In fact, Flow makes it easy for us to declare that a function exists without providing its implementation, because this is commonly needed to talk about external library functions and the like. We can start with the following:
declare function withoutNulls<T>(xs: (T | null)[]): T[];
function peopleNames(maybePeople: (Person | null)[]): string[] {
let people = maybePeople.filter((person) => person !== null);
people = withoutNulls(people); // now fails at runtime: no such function
return people.map((person) => person.name);
}
Now, Flow is still happy, but our code will fail at runtime unless we actually provide an implementation of the withoutNulls
function. We need Flow to think that we’re calling this function without actually having to do so.
Behold:
declare function withoutNulls<T>(xs: (T | null)[]): T[];
function peopleNames(maybePeople: (Person | null)[]): string[] {
let people = maybePeople.filter((person) => person !== null);
/*:: people = withoutNulls(people); */ // ta-da!
return people.map((person) => person.name);
}
The comment syntax was designed to allow including Flow type annotations, declarations, and the like, but nothing stops us from including actual code! As far as Flow is concerned, the middle line of the function is just as real as the other two.
Now, for something a bit crazier.
Utter fabrications
Suppose that we have some code that requires a module of generated code: created at build time, say, or even at runtime. In JavaScript, it is perfectly fine to write
const frobnicateWidgets = require("./frobnicateWidgets");
as long as the module is available when the require
expression is evaluated. But such an import is of course incompatible with any static analysis. In particular, Flow will yield an error—“Cannot resolve module”—when the module in question has not yet been generated.
We can’t use exactly the same trick as before, wherein we performed some assertions that only Flow could see. The problem is that Flow knows what require
does—it loads a module. If we were in a context where require
were a normal function of appropriate type, then this wouldn’t be a problem.
And we can make it so:
const frobnicateWidgets =
/*:: ((require: any) => */ require("./frobnicateWidgets") /*:: )() */;
Here we see the return of any
. Within the body of this lambda expression—which only exists in Flow’s eyes!—require
is treated as a normal function that we call with a normal string to get back what we need.
We can even give the result a well-defined type so that code in the rest of the program continues to have statically strong types, instead of being polluted by the any
:
type WidgetFrobnicator = (Widget) => void; // whatever the module signature is
const frobnicateWidgets: WidgetFrobnicator =
/*:: ((require: any) => */ require("./frobnicateWidgets") /*:: )() */;
(This works because require
, at type any
, is treated as a function that also returns an any
, which is then converted to a WidgetFrobnicator
.)
In the peopleNames
example, we added some phantom statements to the body of a function. Here, we’re actually changing the structure of the AST. Dangerous? Perhaps. Brittle? Probably. Interesting? Certainly!
Conclusion
We have seen how to bend Flow to our will by splicing arbitrary code into its token stream.
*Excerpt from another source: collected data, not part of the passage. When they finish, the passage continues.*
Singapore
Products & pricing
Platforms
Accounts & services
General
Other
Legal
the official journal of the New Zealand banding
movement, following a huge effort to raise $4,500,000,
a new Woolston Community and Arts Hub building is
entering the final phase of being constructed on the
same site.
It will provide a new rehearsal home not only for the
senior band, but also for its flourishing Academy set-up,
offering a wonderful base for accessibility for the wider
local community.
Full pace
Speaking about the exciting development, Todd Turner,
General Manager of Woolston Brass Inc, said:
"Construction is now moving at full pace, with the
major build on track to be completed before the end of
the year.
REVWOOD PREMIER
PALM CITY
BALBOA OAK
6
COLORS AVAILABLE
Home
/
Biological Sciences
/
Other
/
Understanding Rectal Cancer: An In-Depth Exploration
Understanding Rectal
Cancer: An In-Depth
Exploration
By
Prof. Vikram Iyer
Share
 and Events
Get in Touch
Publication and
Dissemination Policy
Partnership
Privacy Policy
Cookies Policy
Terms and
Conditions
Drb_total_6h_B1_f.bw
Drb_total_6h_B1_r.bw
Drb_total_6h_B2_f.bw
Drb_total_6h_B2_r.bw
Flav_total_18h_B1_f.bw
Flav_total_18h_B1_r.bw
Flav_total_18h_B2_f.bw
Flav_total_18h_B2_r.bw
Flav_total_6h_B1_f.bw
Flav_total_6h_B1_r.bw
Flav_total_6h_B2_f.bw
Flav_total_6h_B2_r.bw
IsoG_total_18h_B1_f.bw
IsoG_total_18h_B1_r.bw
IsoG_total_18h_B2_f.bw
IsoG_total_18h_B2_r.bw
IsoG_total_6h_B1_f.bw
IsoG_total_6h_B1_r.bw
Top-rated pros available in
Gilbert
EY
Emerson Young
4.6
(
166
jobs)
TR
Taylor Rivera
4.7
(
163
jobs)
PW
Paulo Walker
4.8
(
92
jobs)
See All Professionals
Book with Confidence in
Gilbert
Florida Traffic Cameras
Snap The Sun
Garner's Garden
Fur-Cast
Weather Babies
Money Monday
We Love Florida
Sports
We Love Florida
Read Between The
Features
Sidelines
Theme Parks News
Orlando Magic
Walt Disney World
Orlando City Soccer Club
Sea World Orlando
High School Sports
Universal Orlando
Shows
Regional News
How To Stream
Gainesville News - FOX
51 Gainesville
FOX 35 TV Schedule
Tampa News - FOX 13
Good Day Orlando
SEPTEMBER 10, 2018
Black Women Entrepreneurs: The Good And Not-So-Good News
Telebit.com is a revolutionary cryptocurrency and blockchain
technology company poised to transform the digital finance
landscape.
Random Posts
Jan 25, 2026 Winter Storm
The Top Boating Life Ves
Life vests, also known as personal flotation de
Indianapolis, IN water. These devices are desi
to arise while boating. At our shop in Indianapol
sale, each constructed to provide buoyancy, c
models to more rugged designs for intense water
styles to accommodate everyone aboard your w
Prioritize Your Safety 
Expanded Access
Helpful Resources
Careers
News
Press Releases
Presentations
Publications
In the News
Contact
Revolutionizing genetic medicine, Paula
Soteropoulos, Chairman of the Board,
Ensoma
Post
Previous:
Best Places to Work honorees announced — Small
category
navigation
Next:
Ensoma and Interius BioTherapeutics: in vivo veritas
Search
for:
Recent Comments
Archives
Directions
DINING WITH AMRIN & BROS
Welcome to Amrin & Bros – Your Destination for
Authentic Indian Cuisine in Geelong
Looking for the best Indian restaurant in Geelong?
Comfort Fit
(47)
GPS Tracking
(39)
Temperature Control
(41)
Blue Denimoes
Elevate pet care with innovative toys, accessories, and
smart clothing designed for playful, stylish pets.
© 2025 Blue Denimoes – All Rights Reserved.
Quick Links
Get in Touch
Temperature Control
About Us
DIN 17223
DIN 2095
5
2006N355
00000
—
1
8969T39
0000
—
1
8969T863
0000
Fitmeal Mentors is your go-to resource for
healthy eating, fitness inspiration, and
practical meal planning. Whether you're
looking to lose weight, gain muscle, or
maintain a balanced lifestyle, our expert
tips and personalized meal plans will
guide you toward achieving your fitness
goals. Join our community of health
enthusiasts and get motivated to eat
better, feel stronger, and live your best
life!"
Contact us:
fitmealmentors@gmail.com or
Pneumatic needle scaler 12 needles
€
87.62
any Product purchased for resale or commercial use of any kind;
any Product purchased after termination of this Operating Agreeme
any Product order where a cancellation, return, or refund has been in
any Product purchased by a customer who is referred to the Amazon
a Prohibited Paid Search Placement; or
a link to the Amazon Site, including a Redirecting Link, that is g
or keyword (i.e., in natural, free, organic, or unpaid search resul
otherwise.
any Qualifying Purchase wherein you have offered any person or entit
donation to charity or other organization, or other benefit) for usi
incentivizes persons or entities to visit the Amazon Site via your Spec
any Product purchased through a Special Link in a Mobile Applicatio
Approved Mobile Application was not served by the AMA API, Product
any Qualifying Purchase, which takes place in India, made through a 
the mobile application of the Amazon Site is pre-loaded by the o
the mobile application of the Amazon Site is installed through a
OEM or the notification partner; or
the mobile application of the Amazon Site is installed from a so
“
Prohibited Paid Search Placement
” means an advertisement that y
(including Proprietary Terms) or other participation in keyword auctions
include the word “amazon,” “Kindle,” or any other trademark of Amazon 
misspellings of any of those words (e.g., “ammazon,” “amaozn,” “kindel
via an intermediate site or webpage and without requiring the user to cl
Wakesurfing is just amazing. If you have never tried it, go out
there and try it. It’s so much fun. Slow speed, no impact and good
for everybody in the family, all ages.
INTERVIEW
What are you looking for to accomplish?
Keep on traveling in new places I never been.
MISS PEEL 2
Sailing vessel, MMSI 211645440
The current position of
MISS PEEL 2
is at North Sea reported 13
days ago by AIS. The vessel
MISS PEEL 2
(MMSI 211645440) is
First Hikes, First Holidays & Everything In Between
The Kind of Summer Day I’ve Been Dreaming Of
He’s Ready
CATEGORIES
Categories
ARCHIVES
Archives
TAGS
Ridiculous as it seems, this method has some benefits. It’s more precise than using casts through any
. Using this method, we lie to Flow in a very specific and explicit way, instead of declaring that “all bets are off” for a particular variable and anything that it touches. Indeed, the keyword any
is itself a grand lie, just one that tends to be better documented and supported.
The observant reader may recall our motivating suggestion that an ideal solution should be unsurprising to readers and should be written like natural JavaScript code, and protest that we have failed on both these counts.
Such a reader is 100% correct, but is also no fun at parties, because this hack is way cooler than any “practical”, “enterprise-grade” solution—so there.